■ **EXCERPT PROVIDED**
★ ★ ★ ★ ★
By Sarah Mac Donald - 23 April, 2020
The North’s bishops have written to MLAs regarding the new regulations on abortion and urging them to take steps to reformulate the regulations so that they reflect the position of the majority of the people in Northern Ireland.
In their letter to all members of the NI Legislative Assembly, the five bishops say their opposition to the new regulations, which were brought into effect by the Westminster Parliament, is not only because of the Church’s teaching on abortion but also because it is a devolved matter for the Northern Ireland Assembly.
Highlighting the overreach of the regulations, the bishop say they ignore the fact that the Northern Ireland Assembly had clearly voted to retain the existing law.
The bishops argue that the regulations go far beyond the requirements of the Committee on the Elimination of Discrimination against Women’s (CEDAW) recommendations.
In their letter to MLAs, the bishops state that their opposition to abortion is rooted in the Catholic Church’s teaching concerning the dignity of every human life, regardless of age, ability, gender or background.
“This teaching prohibits the direct and deliberate intention to end the life of an unborn baby at any stage of his or her development. This right to life of the child is inextricably linked to the right to life and well-being of the mother,” the letter signed by Archbishop Eamon Martin along with Bishops Noel Treanor, Donal McKeown, Larry Duffy and Michael Router states.
Elsewhere they describe the legislation passed into law by the Westminster Parliament as an unjust law, which was imposed without the consent of the people of Northern Ireland.
“We are morally obliged, wherever possible, to do all we can to save the lives of unborn children, which could be lost through abortion, and to protect mothers from the pressures they might experience at the time of an unplanned pregnancy.”
In the bishops’ press statement of 31 March 2020 concerning the new regulations on abortion services, they flagged up that they intended to contact MLAs regarding their concerns.
In that statement, the bishops underlined that, “Politicians and all people of good will, who recognise the extreme nature of the regulations, should not meekly acquiesce to their promulgation.”
★ ★ ★ ★ ★
■ **SUPPLIED DATA**
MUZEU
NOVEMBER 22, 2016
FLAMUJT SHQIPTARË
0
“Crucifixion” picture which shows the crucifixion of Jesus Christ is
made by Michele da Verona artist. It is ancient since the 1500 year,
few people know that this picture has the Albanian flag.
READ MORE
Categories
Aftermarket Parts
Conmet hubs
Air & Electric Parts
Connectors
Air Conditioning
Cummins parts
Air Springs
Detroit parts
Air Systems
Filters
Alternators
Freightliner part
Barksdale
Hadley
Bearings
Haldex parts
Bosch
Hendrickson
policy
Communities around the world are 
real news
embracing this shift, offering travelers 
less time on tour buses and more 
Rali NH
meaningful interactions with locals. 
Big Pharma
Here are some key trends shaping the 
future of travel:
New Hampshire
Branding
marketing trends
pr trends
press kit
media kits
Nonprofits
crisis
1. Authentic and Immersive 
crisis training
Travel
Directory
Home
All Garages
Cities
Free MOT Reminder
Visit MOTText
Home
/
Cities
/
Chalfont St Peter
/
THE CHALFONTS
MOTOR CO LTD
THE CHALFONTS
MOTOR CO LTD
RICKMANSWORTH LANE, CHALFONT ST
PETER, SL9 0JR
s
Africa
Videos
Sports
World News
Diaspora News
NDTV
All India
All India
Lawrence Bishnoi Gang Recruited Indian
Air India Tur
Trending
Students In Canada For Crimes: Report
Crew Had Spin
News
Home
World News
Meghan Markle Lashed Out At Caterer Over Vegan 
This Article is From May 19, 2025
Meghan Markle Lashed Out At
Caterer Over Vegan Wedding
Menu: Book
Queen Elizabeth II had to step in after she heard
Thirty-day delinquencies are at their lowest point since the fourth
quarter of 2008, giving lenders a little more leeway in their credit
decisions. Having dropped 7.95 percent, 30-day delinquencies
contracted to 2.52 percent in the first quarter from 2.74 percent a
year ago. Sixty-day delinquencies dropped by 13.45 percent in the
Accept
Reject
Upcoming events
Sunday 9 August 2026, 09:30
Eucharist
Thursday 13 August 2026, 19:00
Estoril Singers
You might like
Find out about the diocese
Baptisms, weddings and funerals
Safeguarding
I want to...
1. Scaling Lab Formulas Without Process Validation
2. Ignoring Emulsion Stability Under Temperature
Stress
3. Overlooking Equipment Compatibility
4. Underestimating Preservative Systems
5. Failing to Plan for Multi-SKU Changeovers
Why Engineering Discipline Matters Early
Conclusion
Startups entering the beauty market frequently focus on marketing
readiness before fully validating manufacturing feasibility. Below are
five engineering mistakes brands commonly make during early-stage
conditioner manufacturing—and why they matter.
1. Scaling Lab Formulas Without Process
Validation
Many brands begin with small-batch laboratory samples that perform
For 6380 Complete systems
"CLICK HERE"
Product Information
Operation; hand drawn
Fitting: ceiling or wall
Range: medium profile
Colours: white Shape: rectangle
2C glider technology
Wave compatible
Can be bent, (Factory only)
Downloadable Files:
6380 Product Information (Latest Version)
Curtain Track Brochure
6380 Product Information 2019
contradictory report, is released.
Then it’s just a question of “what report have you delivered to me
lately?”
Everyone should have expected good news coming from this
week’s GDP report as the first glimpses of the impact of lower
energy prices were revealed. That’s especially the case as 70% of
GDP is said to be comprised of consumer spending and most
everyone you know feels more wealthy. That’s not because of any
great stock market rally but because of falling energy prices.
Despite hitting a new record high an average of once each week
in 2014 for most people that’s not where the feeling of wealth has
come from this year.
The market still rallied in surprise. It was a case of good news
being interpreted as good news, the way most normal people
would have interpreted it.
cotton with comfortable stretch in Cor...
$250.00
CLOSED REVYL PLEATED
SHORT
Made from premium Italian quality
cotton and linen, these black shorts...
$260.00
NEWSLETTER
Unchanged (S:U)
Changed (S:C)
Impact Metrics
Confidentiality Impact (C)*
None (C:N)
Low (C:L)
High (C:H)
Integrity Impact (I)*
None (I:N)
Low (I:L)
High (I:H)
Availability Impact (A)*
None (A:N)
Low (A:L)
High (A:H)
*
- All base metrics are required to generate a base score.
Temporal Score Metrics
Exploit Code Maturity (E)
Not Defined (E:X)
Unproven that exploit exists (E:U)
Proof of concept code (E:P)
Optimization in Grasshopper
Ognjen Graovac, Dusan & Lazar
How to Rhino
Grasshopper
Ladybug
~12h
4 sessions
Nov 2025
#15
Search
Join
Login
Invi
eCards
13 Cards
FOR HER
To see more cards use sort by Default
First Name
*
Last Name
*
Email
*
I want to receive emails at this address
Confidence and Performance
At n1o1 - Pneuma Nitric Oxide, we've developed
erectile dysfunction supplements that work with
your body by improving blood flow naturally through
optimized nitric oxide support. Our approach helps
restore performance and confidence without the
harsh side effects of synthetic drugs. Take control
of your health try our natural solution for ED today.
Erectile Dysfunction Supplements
★ ★ ★ ★ ★
■ **WHAT IS REQUIRED**
In the article on the bishops' letter to MLAs, why do the five bishops oppose the new abortion regulations? Answer in one to three sentences.

■ **SOLUTION BELOW**
The bishops oppose the regulations because of the Church's teaching on abortion. They also oppose them because abortion is a devolved matter for the Northern Ireland Assembly, yet the regulations were brought into effect by the Westminster Parliament.